GOAL OF THE EXERCISE: All records below are to be set down precisely as written, excluding pictures.

SOURCE MATERIAL:

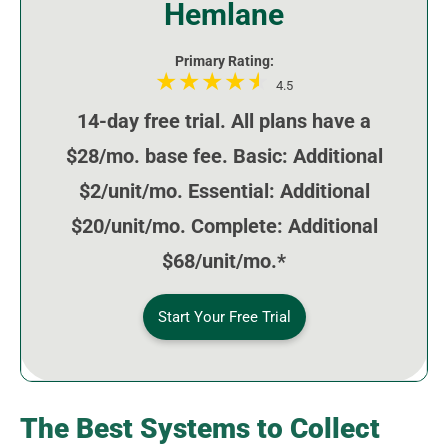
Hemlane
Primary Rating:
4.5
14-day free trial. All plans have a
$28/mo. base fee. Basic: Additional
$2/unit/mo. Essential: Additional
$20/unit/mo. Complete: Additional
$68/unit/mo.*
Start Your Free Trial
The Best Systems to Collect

EXERCISE SOLUTION:
Hemlane
Primary Rating:
4.5
14-day free trial. All plans have a
$28/mo. base fee. Basic: Additional
$2/unit/mo. Essential: Additional
$20/unit/mo. Complete: Additional
$68/unit/mo.*
Start Your Free Trial
The Best Systems to Collect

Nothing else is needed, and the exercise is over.